In one aspect and with no limitation intended, the tip angle
.gamma. may be from between about 5.degree. to about 35.degree.,
alternatively, from between about 10.degree. to about 20.degree.,
or, alternatively, from between about 14.degree. to about
18.degree..
[0056] In one aspect, the needle 50 has a tip portion 60 that
extends a predetermined distance from the sharpened open tip 52
that is connected to a tapered conically-shaped shoulder surface 62
that flares outwardly to form a step 63 in the needle. In one
aspect and with no limitation intended, the predetermined distance
may be from about 0.35 in. to about 0.45 in. The conically-shaped
shoulder is connected to a shaft portion 64 of the needle, which
extends from the conically-shaped shoulder to the open end 54 of
the needle. The outside diameter of the tip portion 60 is less than
the outside diameter of the shaft portion 64 of the needle. Thus,
in this aspect, the needle can readily bend about the portions of
the needle adjacent to the conically-shaped shoulder surface as the
needle is moved between the withdrawn and extended positions.

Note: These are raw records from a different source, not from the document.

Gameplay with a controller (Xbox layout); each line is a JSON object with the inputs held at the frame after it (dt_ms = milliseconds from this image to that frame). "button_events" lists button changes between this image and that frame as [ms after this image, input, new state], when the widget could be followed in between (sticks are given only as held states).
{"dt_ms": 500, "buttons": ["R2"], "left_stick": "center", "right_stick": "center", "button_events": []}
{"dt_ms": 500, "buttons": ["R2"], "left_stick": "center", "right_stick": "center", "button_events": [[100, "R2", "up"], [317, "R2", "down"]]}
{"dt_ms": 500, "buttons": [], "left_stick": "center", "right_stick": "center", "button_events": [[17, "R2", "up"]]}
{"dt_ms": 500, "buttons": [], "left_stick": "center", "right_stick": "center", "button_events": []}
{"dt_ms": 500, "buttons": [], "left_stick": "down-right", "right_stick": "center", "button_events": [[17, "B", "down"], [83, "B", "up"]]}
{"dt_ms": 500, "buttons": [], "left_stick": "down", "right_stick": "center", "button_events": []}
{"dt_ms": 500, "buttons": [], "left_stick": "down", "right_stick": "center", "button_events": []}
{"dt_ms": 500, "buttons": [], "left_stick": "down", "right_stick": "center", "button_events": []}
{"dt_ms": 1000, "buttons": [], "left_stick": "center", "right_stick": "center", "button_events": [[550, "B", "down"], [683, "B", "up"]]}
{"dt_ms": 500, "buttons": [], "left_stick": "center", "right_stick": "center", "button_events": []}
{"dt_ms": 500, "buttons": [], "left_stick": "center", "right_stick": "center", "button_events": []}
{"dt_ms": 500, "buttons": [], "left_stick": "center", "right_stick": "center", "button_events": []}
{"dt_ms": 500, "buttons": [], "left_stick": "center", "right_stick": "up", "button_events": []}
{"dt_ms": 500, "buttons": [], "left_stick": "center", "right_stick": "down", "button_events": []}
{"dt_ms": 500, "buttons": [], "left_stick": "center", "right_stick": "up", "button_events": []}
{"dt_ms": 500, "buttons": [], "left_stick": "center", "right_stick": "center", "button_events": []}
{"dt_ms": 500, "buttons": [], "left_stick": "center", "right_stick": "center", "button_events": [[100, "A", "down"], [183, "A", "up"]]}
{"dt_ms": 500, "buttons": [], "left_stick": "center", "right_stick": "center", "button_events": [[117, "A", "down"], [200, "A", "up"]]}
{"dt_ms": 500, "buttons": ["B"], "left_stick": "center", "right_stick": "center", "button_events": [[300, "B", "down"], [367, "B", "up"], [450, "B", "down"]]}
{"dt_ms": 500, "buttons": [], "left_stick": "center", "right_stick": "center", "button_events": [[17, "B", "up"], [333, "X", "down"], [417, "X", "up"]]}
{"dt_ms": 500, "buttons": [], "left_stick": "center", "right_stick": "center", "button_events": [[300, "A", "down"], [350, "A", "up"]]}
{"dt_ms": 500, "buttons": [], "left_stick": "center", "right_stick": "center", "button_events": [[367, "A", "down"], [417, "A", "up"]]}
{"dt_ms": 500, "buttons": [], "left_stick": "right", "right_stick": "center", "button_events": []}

[0057] One will appreciate that the present invention contemplates
that the angled ramp platform 36 serves to deflect the needle tip
52 through the first aperture 30 when the needle is moved to the
extended position if the cannula is formed from a stiffer material
than the needle. Alternatively, the present invention contemplates,
if the cannula is formed from a material that is more flexible that
the needle, that the needle tip acts against the angled ramp
platform to bend the cannula such that the needle tip 52 can exit
the first aperture 30 the predetermined distance from the side wall
25 of the cannula. One will also appreciate that the tip portion 60
of the needle extends outwardly and away from the side wall 25 of
the cannula 20 at an oblique angle with respect to the longitudinal
axis of the cannula.
[0058] In one aspect and with no limitation intended, the outside
diameter of the tip portion may be from about 0.025 in. to about
0.031 in. and the inside diameter of the tip portion may be from
about 0.012 in. to about 0.015 in. Further, in another aspect, the
inside diameter of the tip portion can be less than the inside
diameter of the shaft portion. In one aspect and with no limitation
intended, the outside diameter of the shaft portion may be from
about 0.030 in. to about 0.045 in. and the inside diameter of the
shaft portion may be from about 0.014 in. to about 0.022 in. In one
aspect, the outside diameter of the cannula is sized and shaped to
complementarily fit and/or pass through the lumen of a conventional
cystoscope (or other endoscopic instrument).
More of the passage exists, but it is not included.